On May 12, 2016, the Occupational Safety and Health Administration (“OSHA”) issued a final rule (“Final Rule”) amending 29 C.F.R. § 1904.35 to improve tracking of workplace injuries and illnesses. The Final Rule seeks to increase the accuracy of reports by prohibiting retaliation and adverse action against employees that inappropriately deters or discourages employees from reporting work-related injuries or illnesses. Originally scheduled to take effect on August 10, 2016, OSHA recently announced that the Final Rule will take effect on November 1, 2016 in order to develop education materials and enforcement guidance for employers. The Final Rule is available here, and the correction to the Final Rule is available here. Some of the important provisions of the Final Rule are summarized below.

Summary of the Final Rule

Informing Employees of Their Right to Report Work-Related Injuries and Illnesses

The current regulation requires employers to inform employees how to report injuries or illnesses and how to report work-related injuries and illnesses. Under the Final Rule, and in addition to the current requirements, employers must inform employees of their right to report work-related injuries and illnesses without enduring retaliation from the employer and that the employer must not discharge or discriminate against any employee for reporting work-related injuries or illnesses.

Reasonable Reporting Procedure Must Not Deter or Discourage Reporting

The Final Rule amends the current regulation by implementing language requiring that the procedure for reporting work-related injuries and illnesses must be reasonable. Moreover, the Final Rule clarifies that the reporting procedure should not inappropriately deter or discourage employees from reporting the work-related injury or illness.

Prohibition on Employer Retaliation for Reporting Work-Related Injuries or Illnesses

The Final Rule explicitly prohibits retaliation against employees who report work-related injuries and illnesses. Section 11(c) of the Occupational Safety and Health Act (“OSH Act”) already prohibits such action. As such, this amendment does not create a new obligation for employers. However, adding this language to the regulation provides OSHA with an additional avenue for enforcement. Under section 11(c), the secretary is only authorized to take action against an employer who retaliates against an employee for reporting a work-related injury or illness if the employee files a complaint with OSHA within 30 days of the retaliation. Under the Final Rule, OSHA will be able to issue citations for employer retaliation against an employee who reported a work-related injury and illness and require abatement regardless of whether the employee filed a section 11(c) complaint. Although this amendment does not change employer obligations, it provides clear notice to employers and effectively promotes accurate recordkeeping.

The Reasonableness Requirement and Employer Policies

Ultimately, a reporting procedure is likely unreasonable under the Final Rule if it inappropriately deters or discourages employees from reporting injuries or illnesses or if it allows the employer to retaliate or engage in adverse action against the employee for reporting the injury or illness. OSHA has provided some guidance as to what constitutes an unreasonable procedure or policy in the commentary to the Final Rule.

Reasonable Timeframe

Although the regulations provide for prompt reporting, rigid reporting requirements, such as requiring immediate reporting of injuries and illnesses, are not always practicable and are thus unreasonable under the Final Rule. Many injuries and illnesses develop over time and are not always immediately apparent. OSHA has called for employers to account for injuries and illnesses that develop or build up over time, and injuries that initially do not appear serious enough to report in creating reporting requirements.

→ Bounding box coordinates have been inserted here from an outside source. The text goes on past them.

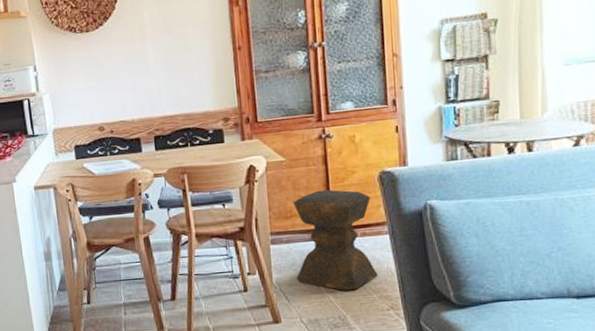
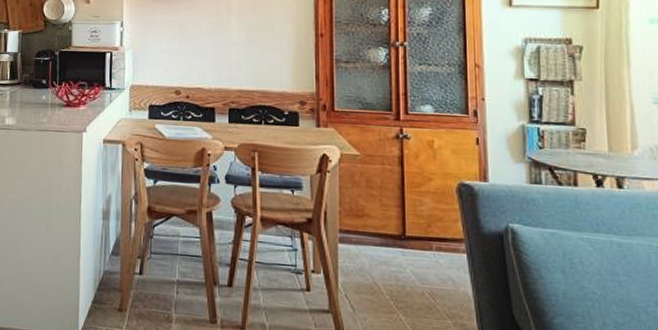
stool: present [293,189,378,290] -> none [364,192,453,310]

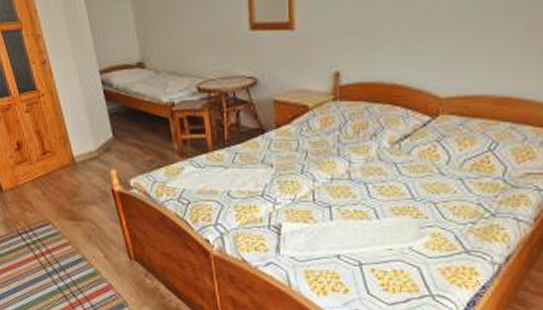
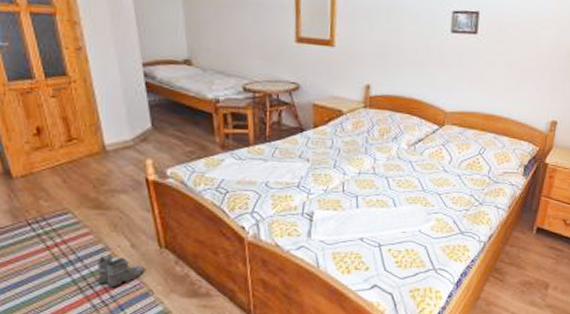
boots: none [76,265,118,297] -> present [96,254,145,288]

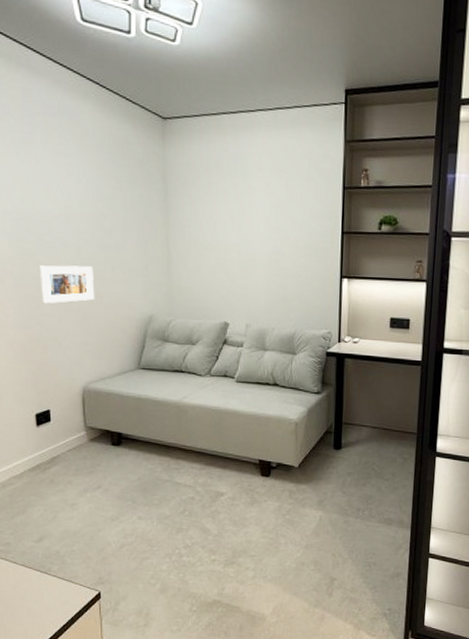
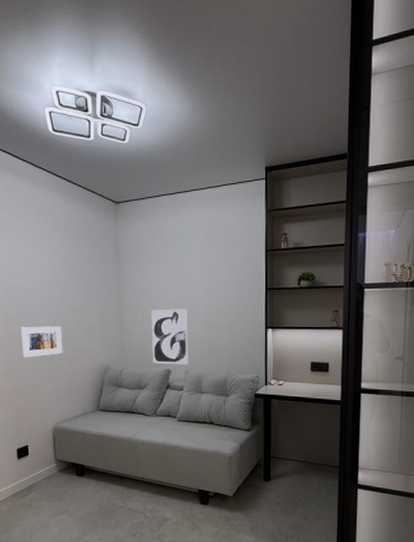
wall art: none [205,250,250,317] -> present [151,309,188,365]

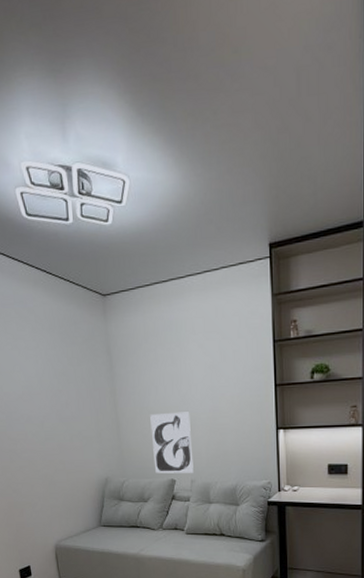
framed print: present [21,326,63,358] -> none [11,438,59,474]

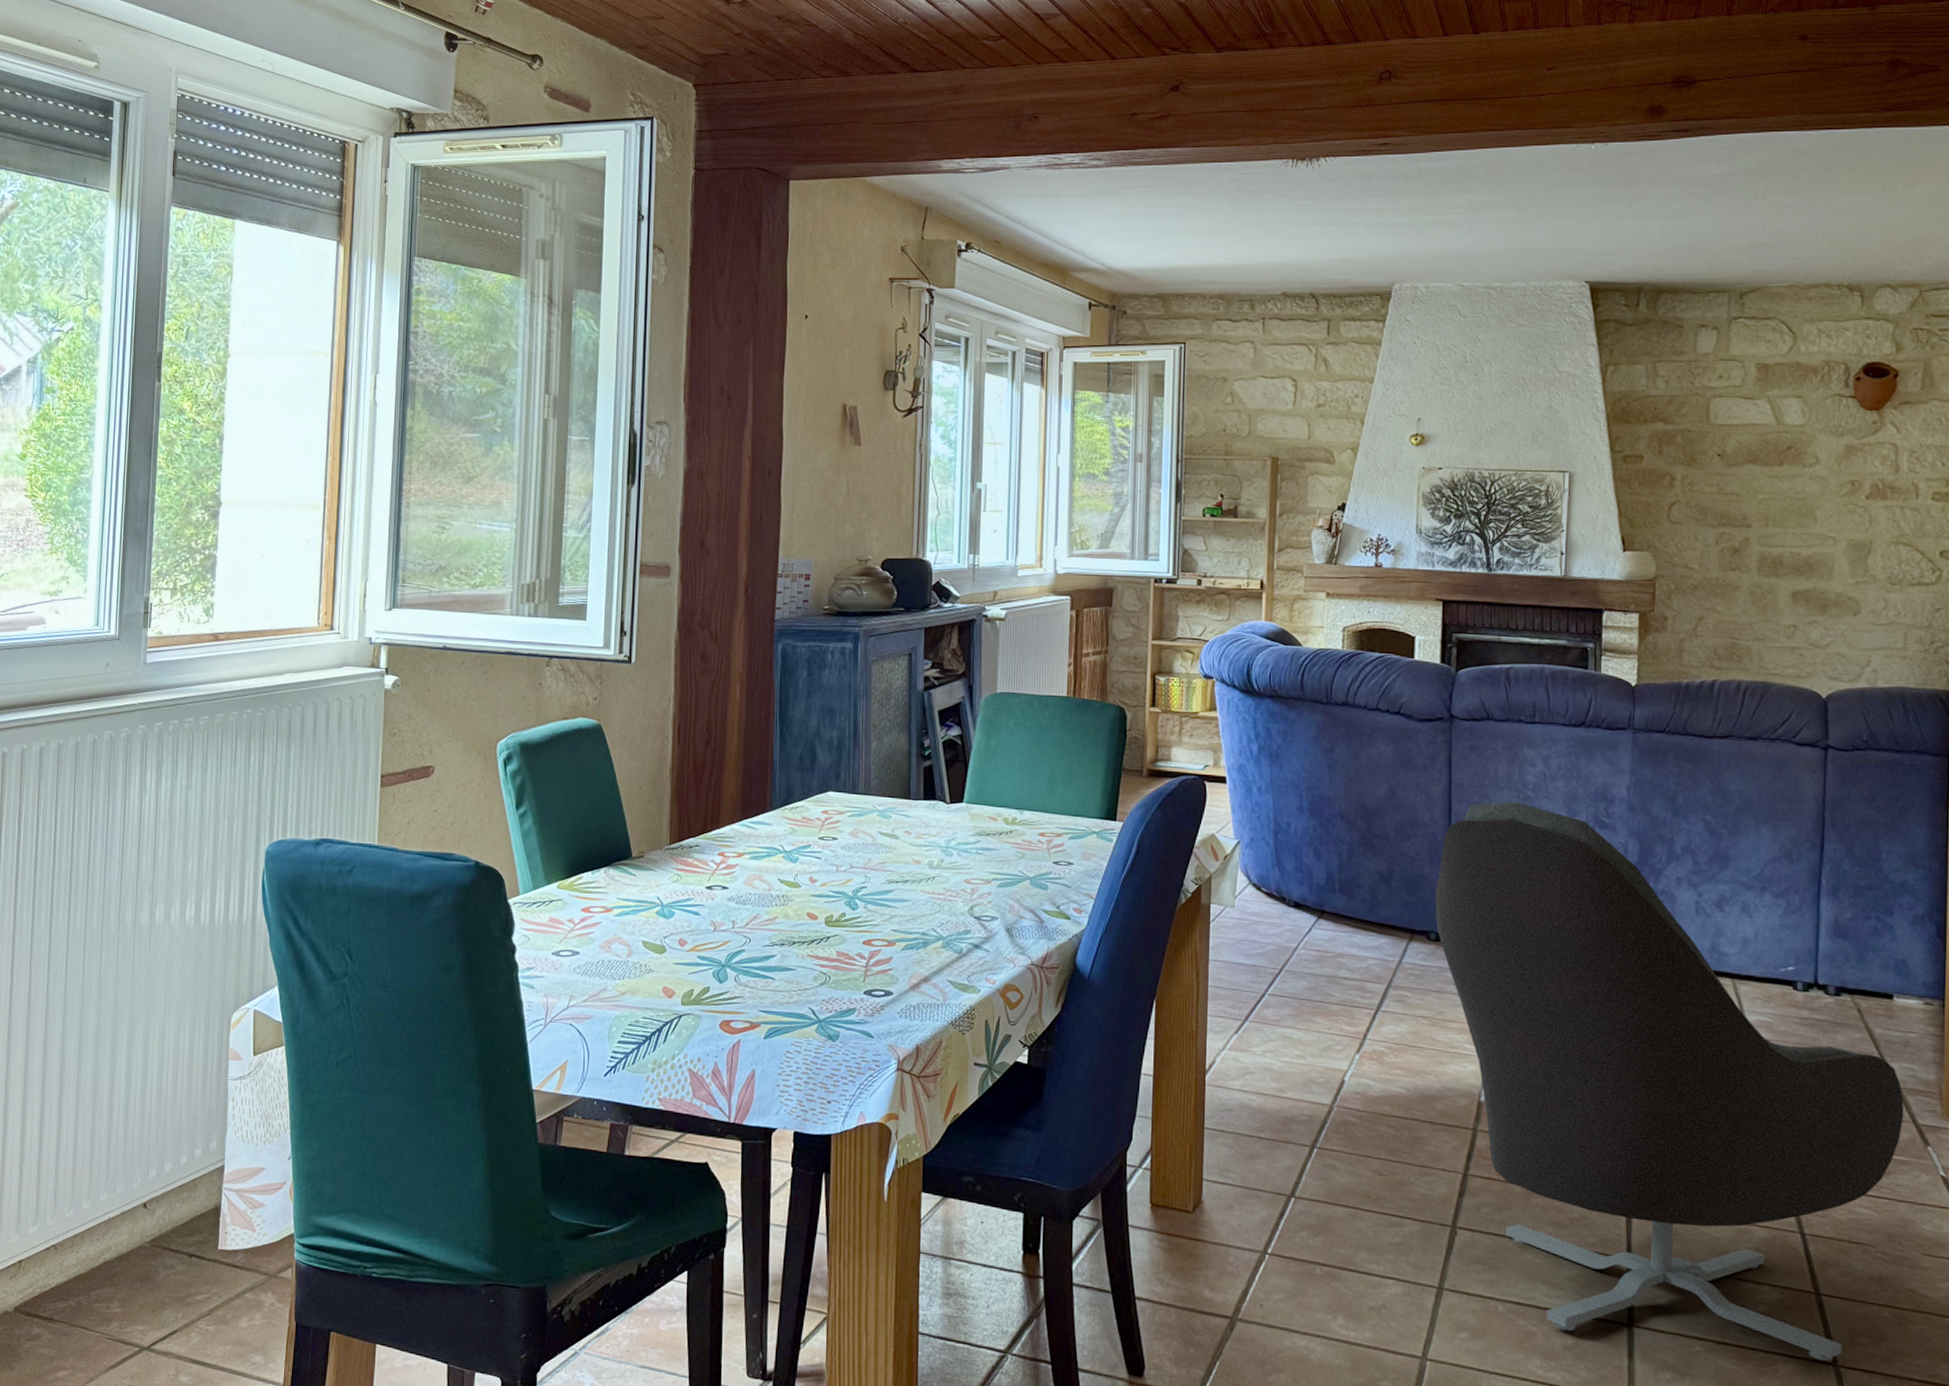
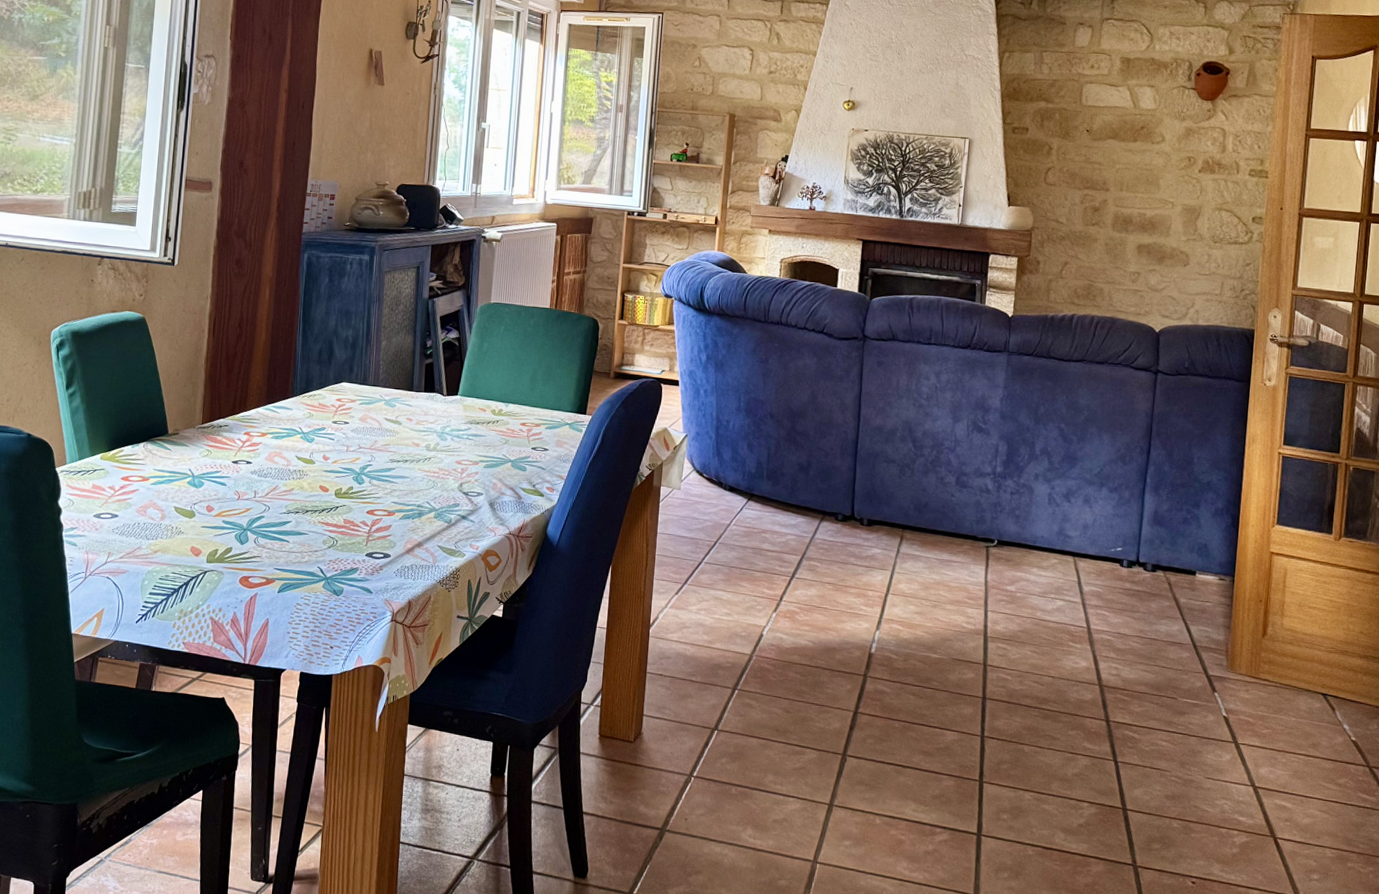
armchair: present [1435,801,1904,1361] -> none [843,408,1199,862]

Under the Final Rule, OSHA is permitted to issue citations to employers for disciplining employees for reporting injuries. The Final Rule does not prohibit disciplinary action for violation of legitimate safety rules; however, these rules cannot be vague, and the employer must not disproportionately discipline only those employees who report an injury or illness as a result of the violation.

Drug Testing

OSHA considers automatic drug testing of any employee who reports an injury unreasonable under the Final Rule. Drug testing is perceived as invasive and likely deters employees from reporting injuries. If drug testing does not provide results as to an impairment caused by a drug but rather shows use at some point in the recent past, it is unreasonable. The Final Rule does not require employers to have suspected drug use prior to testing the employee but rather requires that there is a reasonable possibility that drug use contributed to the incident that caused the injury before requiring the reporting employee to be tested.

Examples of circumstances in which drug testing is likely unreasonable and inappropriately deters or discourages reporting include:

  • Injury that is often caused by the intensity of the workload, physical aspects of the position or anything related to the work environment itself as opposed to workplace mistakes;
  • Injury caused by the natural environment, such as a bee sting;
  • Repetitive strain injury; and
  • Injury caused by equipment malfunction or lack of machine guarding.

The Final Rule will have no impact on workers’ compensation laws that require drug testing. Section 4(b)(4) of the OSH Act prohibits OSHA from superseding or affecting such laws. Employers will not violate the Final Rule for complying with any state or federal law or regulation. OSHA points out that attempting to prohibit such compliance would not serve the Final Rule’s purpose of prohibiting employer retaliation.

Employee Incentive Programs

OSHA warns employers to take caution when implementing employee incentive programs. Excluding employees who report injuries or illness from drawings for desirable prizes is likely to deter reporting. Further, if incentive programs require that all employees be free from injury or illness, employees may not report injuries out of fear of angering their coworkers who will be denied the prize because of their injury report. Incentive programs that deny prizes to only those who report injuries and illnesses are prohibited both under the Final Rule and section 11(c) of the OSH Act.

Employers are encouraged to review and revise their current policies and procedures to ensure reasonableness and compliance with the requirements of the Final Rule.